Problem:
Recast the stretch of the records from the line containing "What is the largest slice in the pie chart?" through the line containing "What position from the right is Ａ05?" as a Markdown table with the columns No. and Line, one numbered row per line. Skip blank lines and leave the pictures out.

Exercise inputs:
===

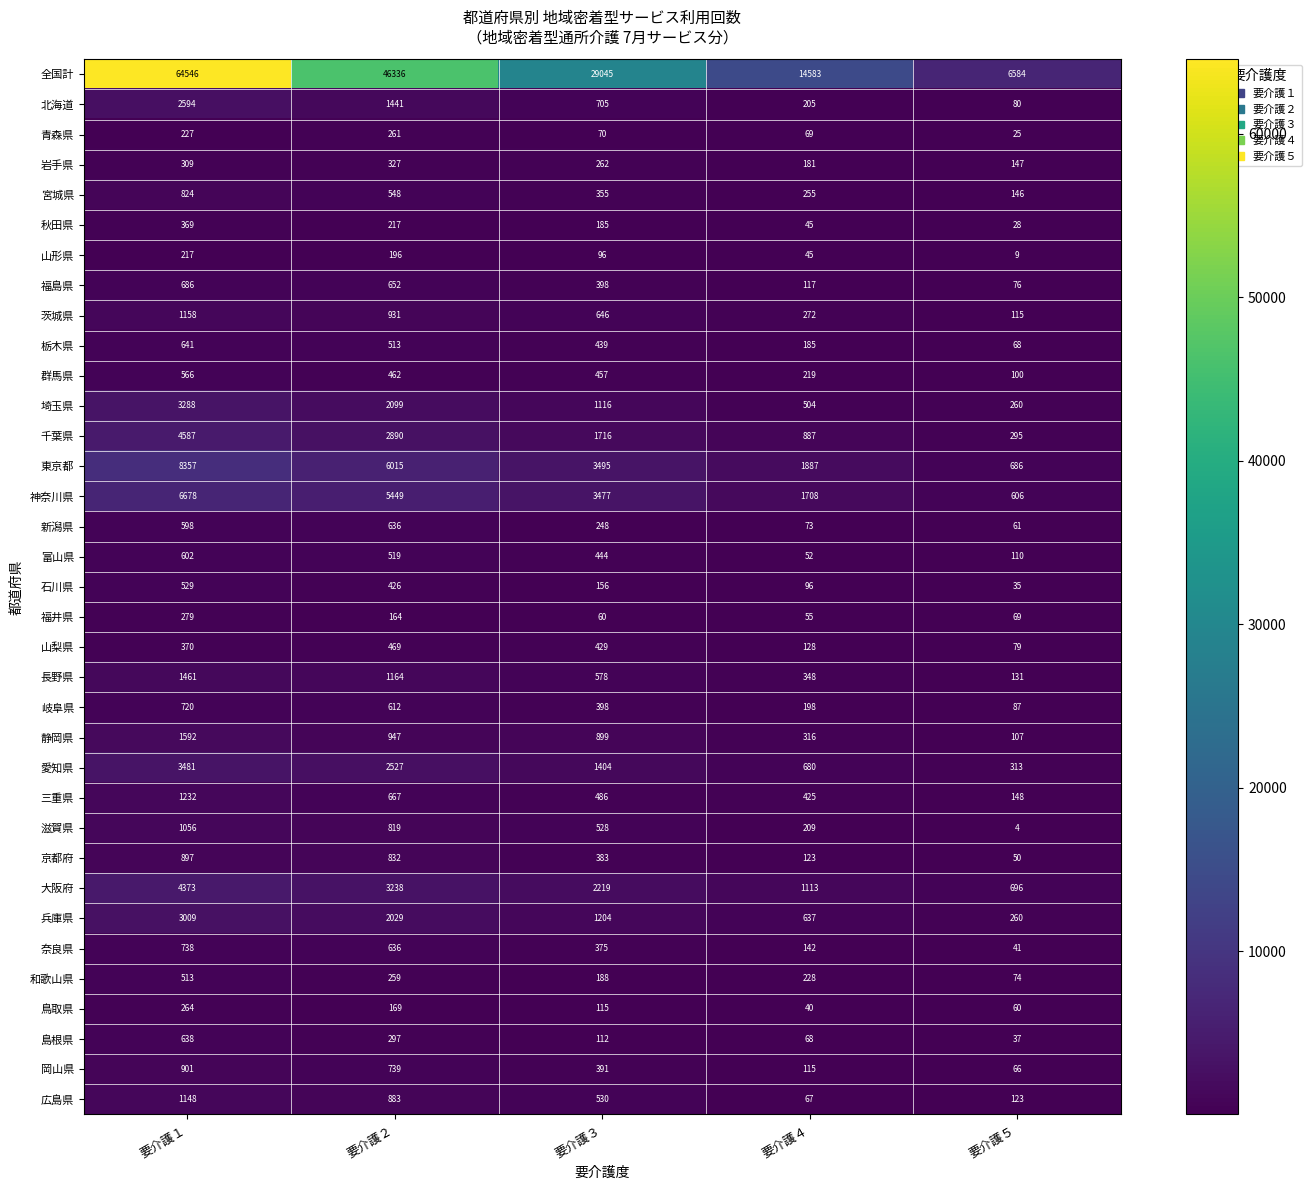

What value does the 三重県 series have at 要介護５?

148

===

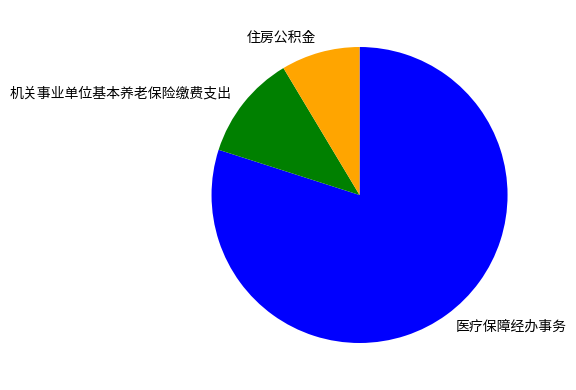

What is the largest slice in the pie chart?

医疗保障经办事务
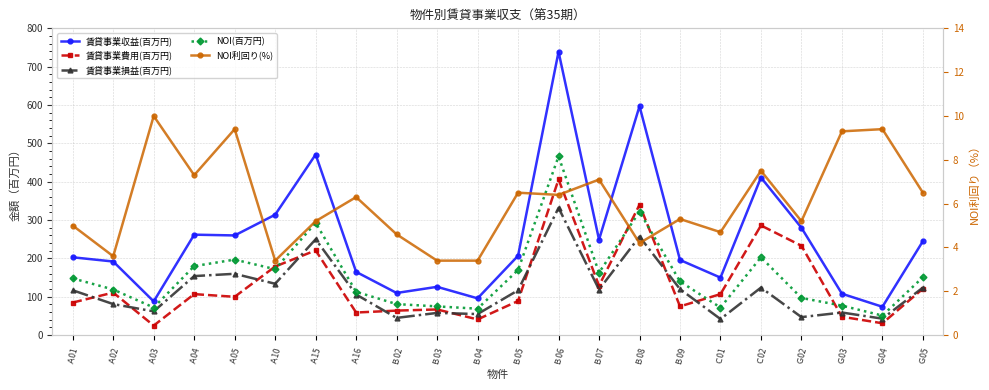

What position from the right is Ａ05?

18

===

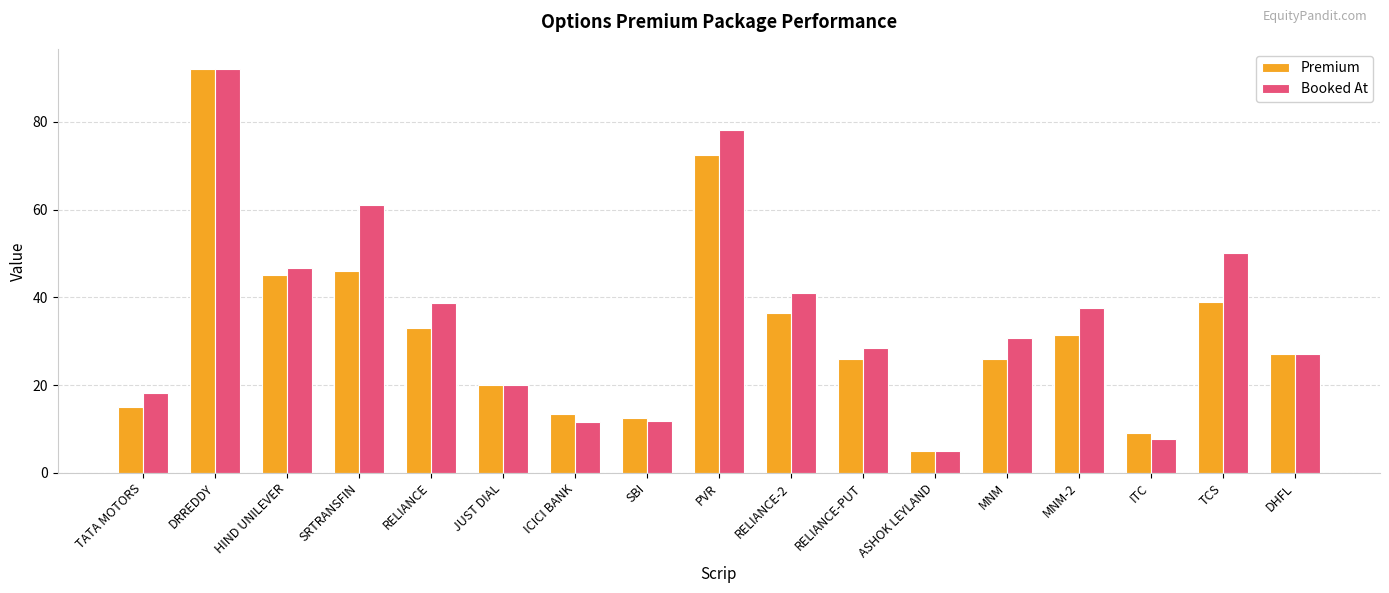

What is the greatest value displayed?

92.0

===

Answer to the problem:
| No. | Line |
|---|---|
| 1 | What is the largest slice in the pie chart? |
| 2 | 医疗保障经办事务 |
| 3 | What position from the right is Ａ05? |